▸ **What to produce**
Every line holding the word "center" should be copied from the material.

▸ **Exercise input**
+ + +
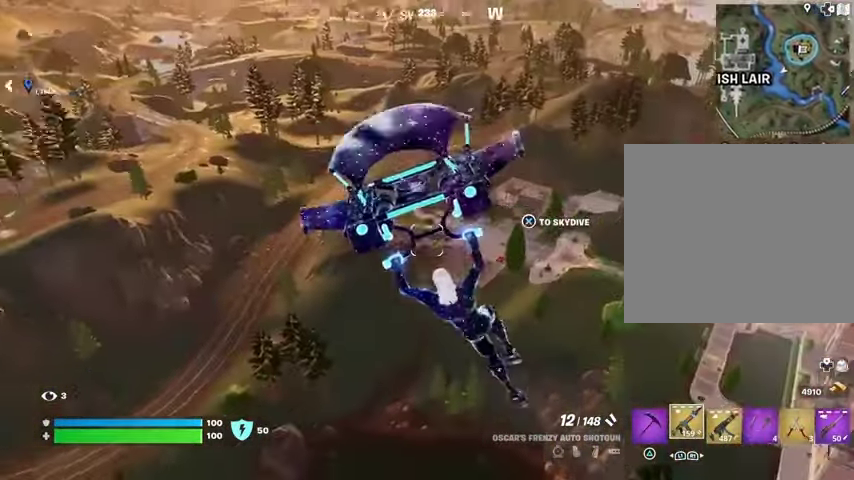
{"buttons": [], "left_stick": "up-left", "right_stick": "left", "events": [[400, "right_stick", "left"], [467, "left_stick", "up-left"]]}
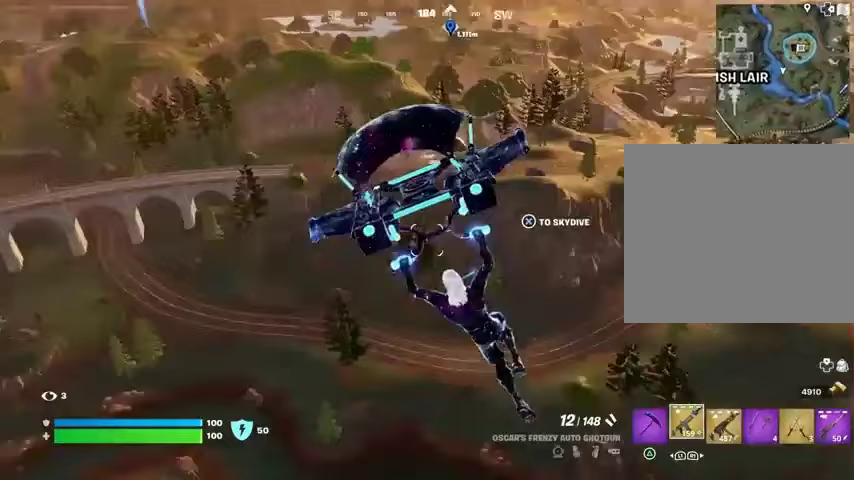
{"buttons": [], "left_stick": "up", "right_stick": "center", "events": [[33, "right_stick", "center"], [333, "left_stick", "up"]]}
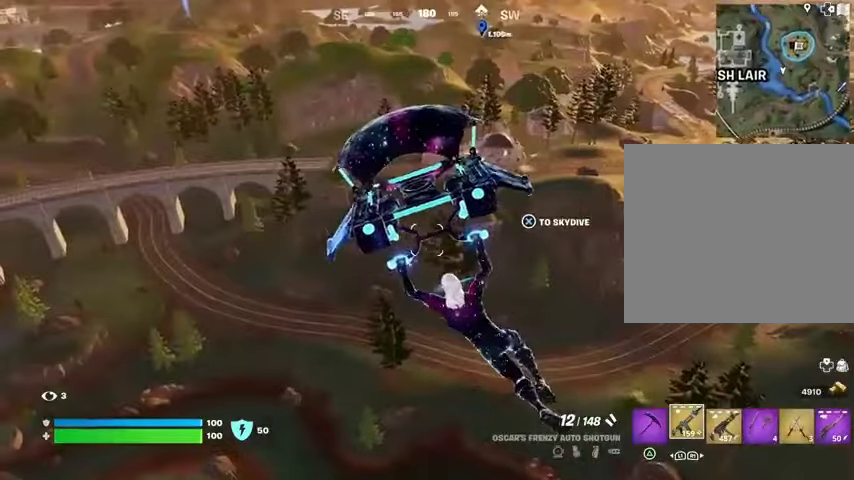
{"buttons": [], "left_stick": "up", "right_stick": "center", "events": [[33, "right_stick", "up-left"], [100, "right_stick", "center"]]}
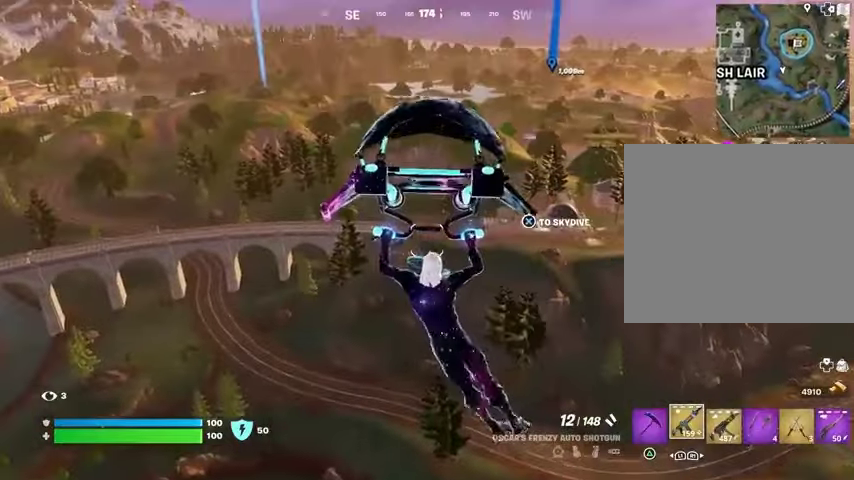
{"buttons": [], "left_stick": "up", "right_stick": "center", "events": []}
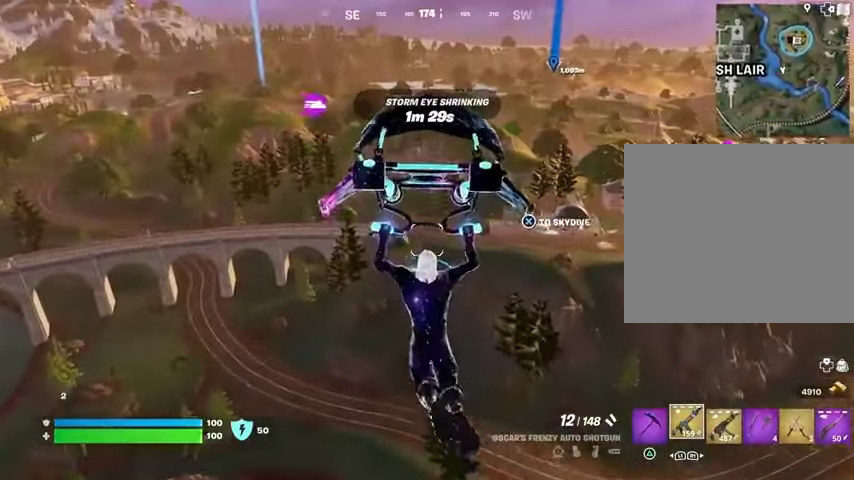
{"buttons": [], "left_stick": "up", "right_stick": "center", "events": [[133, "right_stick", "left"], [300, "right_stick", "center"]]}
+ + +
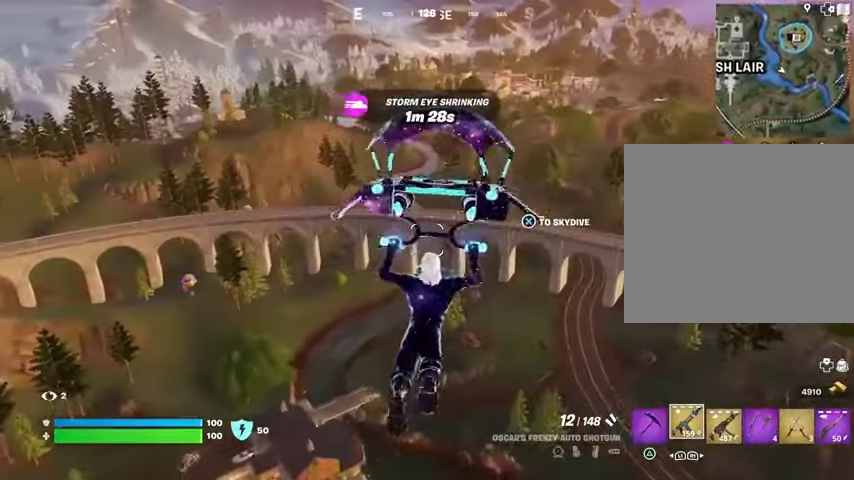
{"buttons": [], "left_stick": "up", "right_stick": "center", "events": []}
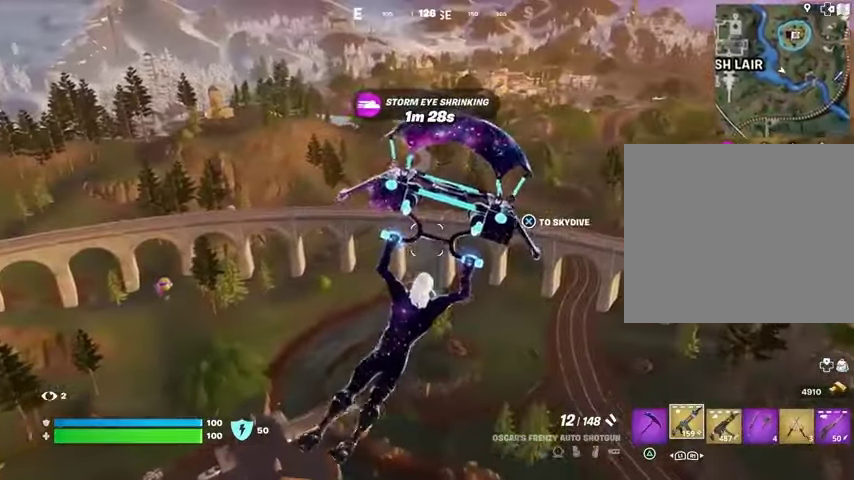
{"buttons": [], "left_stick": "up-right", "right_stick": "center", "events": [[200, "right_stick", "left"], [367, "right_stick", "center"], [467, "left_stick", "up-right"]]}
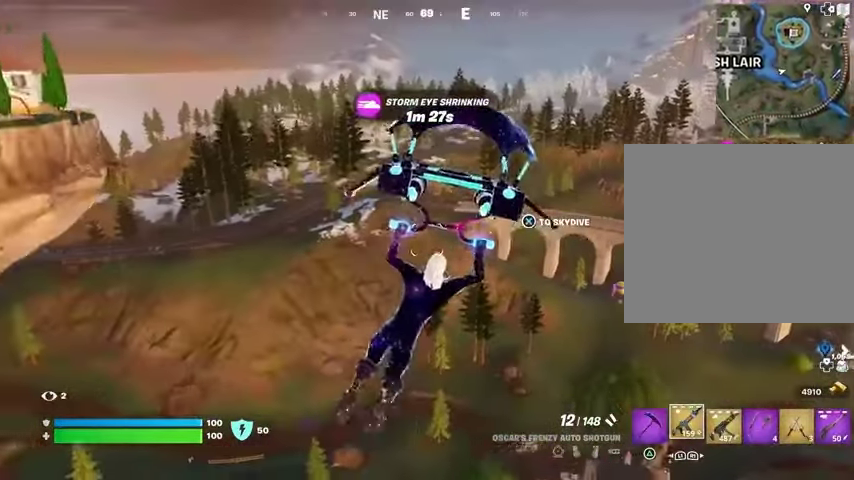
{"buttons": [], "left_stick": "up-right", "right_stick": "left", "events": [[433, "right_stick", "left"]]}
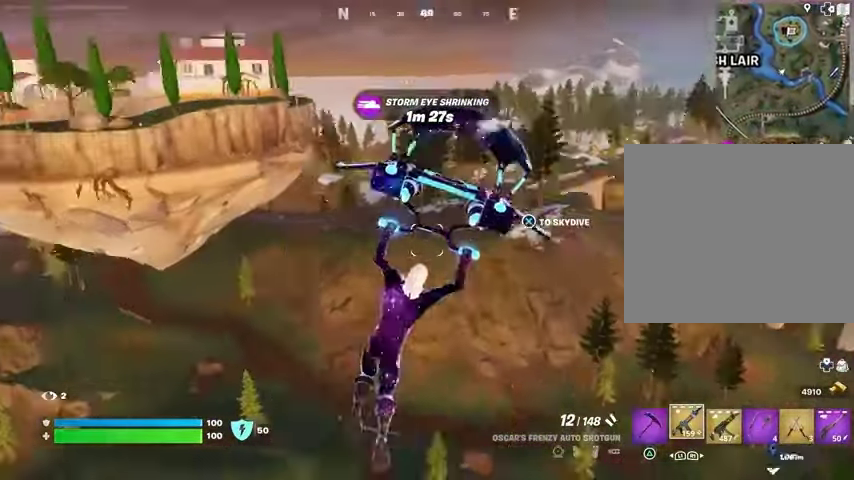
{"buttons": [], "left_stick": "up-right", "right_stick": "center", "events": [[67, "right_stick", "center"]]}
+ + +
▸ **Answer**
{"buttons": [], "left_stick": "up", "right_stick": "center", "events": [[33, "right_stick", "center"], [333, "left_stick", "up"]]}
{"buttons": [], "left_stick": "up", "right_stick": "center", "events": [[33, "right_stick", "up-left"], [100, "right_stick", "center"]]}
{"buttons": [], "left_stick": "up", "right_stick": "center", "events": []}
{"buttons": [], "left_stick": "up", "right_stick": "center", "events": [[133, "right_stick", "left"], [300, "right_stick", "center"]]}
{"buttons": [], "left_stick": "up", "right_stick": "center", "events": []}
{"buttons": [], "left_stick": "up-right", "right_stick": "center", "events": [[200, "right_stick", "left"], [367, "right_stick", "center"], [467, "left_stick", "up-right"]]}
{"buttons": [], "left_stick": "up-right", "right_stick": "center", "events": [[67, "right_stick", "center"]]}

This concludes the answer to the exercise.